Bereits in der Mittagszeit wurde es sehr lebendig am Infostand der Partei DIE LINKE. Interessierte und Empörte kamen, um persönliche Fragen zur Diesel-Abgas-Affäre an Herbert Behrens los zu werden. Der Verkehrsexperte aus Osterholz-Scharmbeck stellte dann am Abend im Gewerkschaftshaus die Arbeit des Untersuchungsausschusses vor. Er berichtete von 57 Zeugenvernehmungen mit Politikern von Verkehrsminister Dobrindt, über den früheren Umweltminister und heutigen Außenminister Gabriel bis hin zum VW-Aufsichtsratsmitglied und niedersächsischen Ministerpräsidenten Weil und Bundeskanzlerin Merkel. Die Zeugen hätten sich sehr nachsichtig mit der Automobilindustrie gezeigt, schildert Behrens seine Eindrücke. Das erschwere die aus Sicht der LINKEN notwendigen Konsequenzen zu ihrer Regulierung. Der Dieselgipfel Anfang August in Berlin mit Spitzen der deutschen Automobilunternehmen und Ministerien habe gezeigt, dass die Konzerne immer noch den Ton angäben. Trotzdem sieht er nach Abschluss der Arbeit des Untersuchungsausschusses die Notwendigkeit und mehr Chancen für einen grundlegenden Wandel in der Verkehrspolitik. "Die Automobilindustrie ist in den Fokus von betrogenen Autofahrern und in ihrer Gesundheit geschädigten Bürger geraten und die Politik muss Lösungen erarbeiten", sagt Behrens. Das mache die Konzerne "druckempfindlicher".

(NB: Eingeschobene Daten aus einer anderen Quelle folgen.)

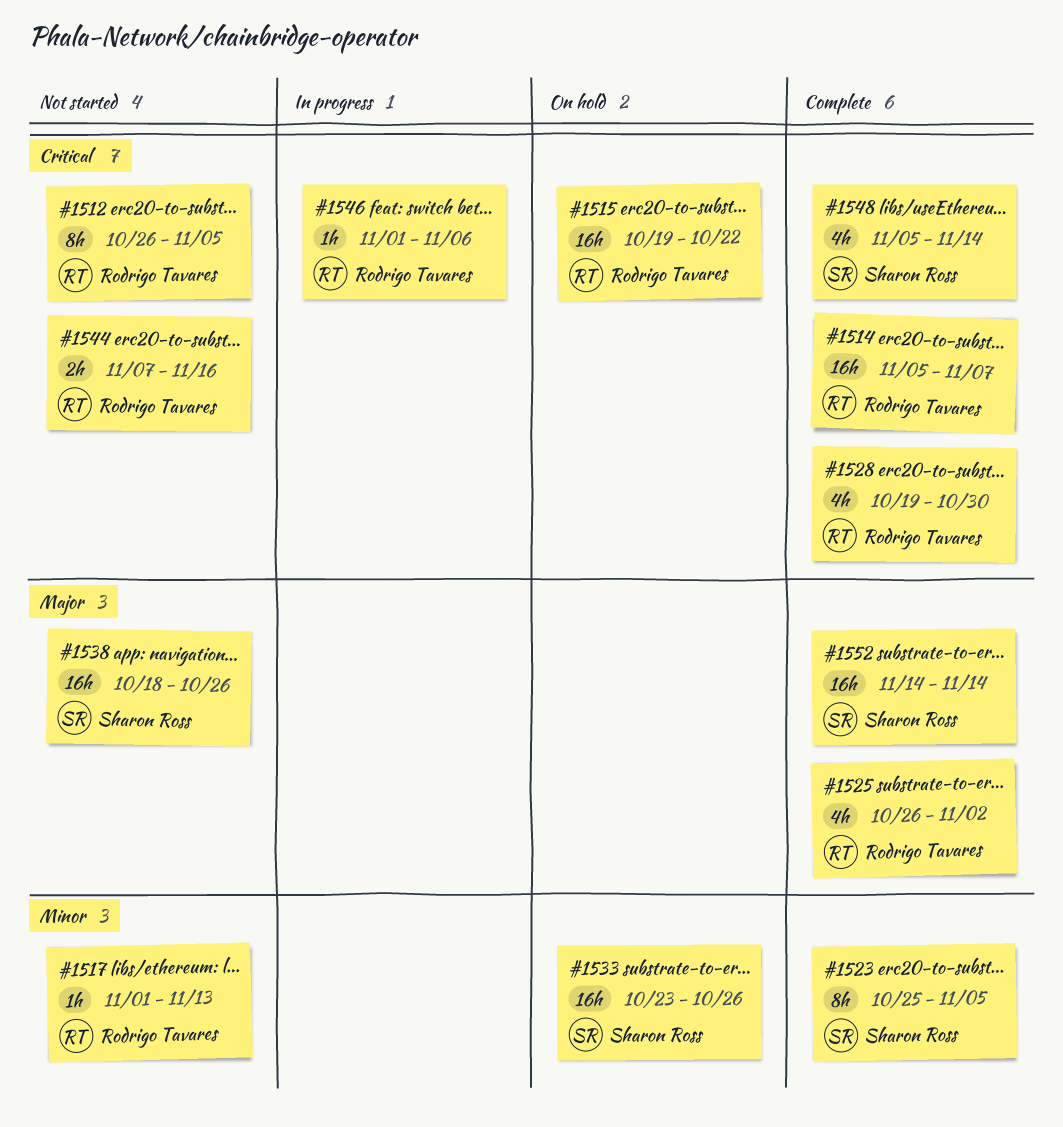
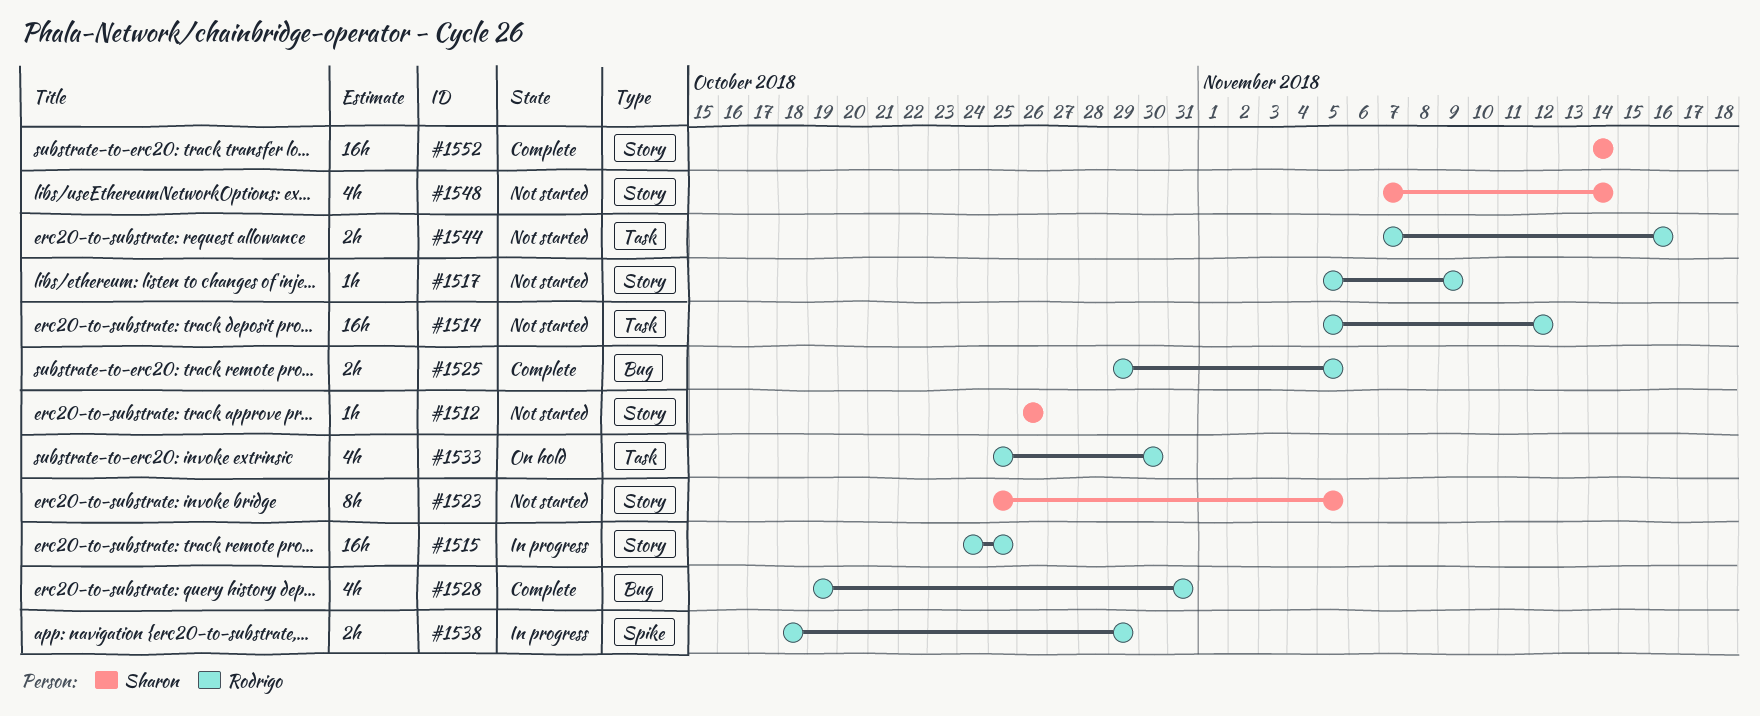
#1512, owner: Rodrigo Tavares -> Sharon Ross
#1512, estimate: 8h -> 1h
#1512, due: Nov 5 -> Oct 26
#1514, status: Complete -> Not started
#1514, due: Nov 7 -> Nov 12
#1515, status: On hold -> In progress
#1515, start: Oct 19 -> Oct 24
#1515, due: Oct 22 -> Oct 25
#1517, start: Nov 1 -> Nov 5
#1517, due: Nov 13 -> Nov 9
#1523, status: Complete -> Not started
#1525, estimate: 4h -> 2h
#1525, start: Oct 26 -> Oct 29
#1525, due: Nov 2 -> Nov 5
#1528, due: Oct 30 -> Oct 31
#1533, owner: Sharon Ross -> Rodrigo Tavares
#1533, estimate: 16h -> 4h
#1533, start: Oct 23 -> Oct 25
#1533, due: Oct 26 -> Oct 30
#1538, status: Not started -> In progress
#1538, owner: Sharon Ross -> Rodrigo Tavares
#1538, estimate: 16h -> 2h
#1538, due: Oct 26 -> Oct 29
#1546: present -> none
#1548, status: Complete -> Not started
#1548, start: Nov 5 -> Nov 7

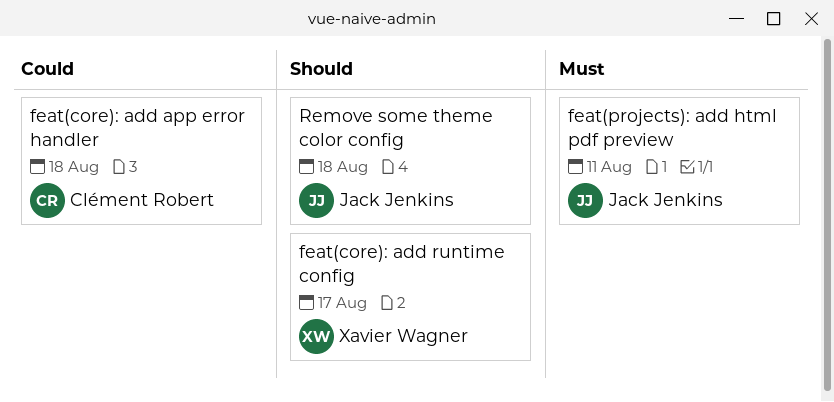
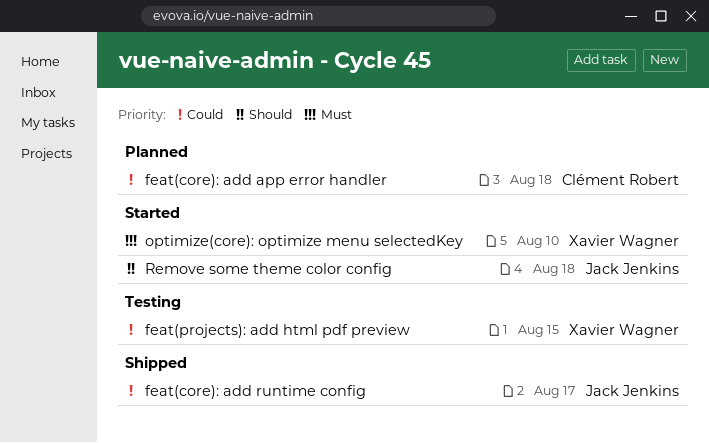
feat(core): add runtime config, owner: Xavier Wagner -> Jack Jenkins
feat(core): add runtime config, priority: Should -> Could
feat(projects): add html pdf preview, owner: Jack Jenkins -> Xavier Wagner
feat(projects): add html pdf preview, priority: Must -> Could
feat(projects): add html pdf preview, due: Aug 11 -> Aug 15
optimize(core): optimize menu selectedKey: none -> present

Um das Thema Alternativen zum motorisierten Individualverkehr ging es im zweiten Teil der Veranstaltung. Gemeinsam mit Alfred Müller vom Arbeitskreis "Hildesheim will Rad fahren" diskutierte der Bundestagsabgeordnete mit über 25 Gästen im DGB-Haus in der Osterstr. die Förderung des Radverkehrs und die Stärkung des öffentlichen Personennahverkehrs (ÖPNV). "Wir können uns in Hildesheim nur wohl fühlen, wenn unsere Stadt klima-, gesundheits- und bürgerfreundlich gestaltet wird", ist Müller überzeugt. Er verlangt von den LINKEN vor Ort mehr Engagement in dieser Frage. Der Hildesheimer will eine Verkehrswende, die von den Bürgerinnen und Bürgern getragen wird, da reichten Beschlüsse im Bundestag nicht aus, kritisierte er Behrens.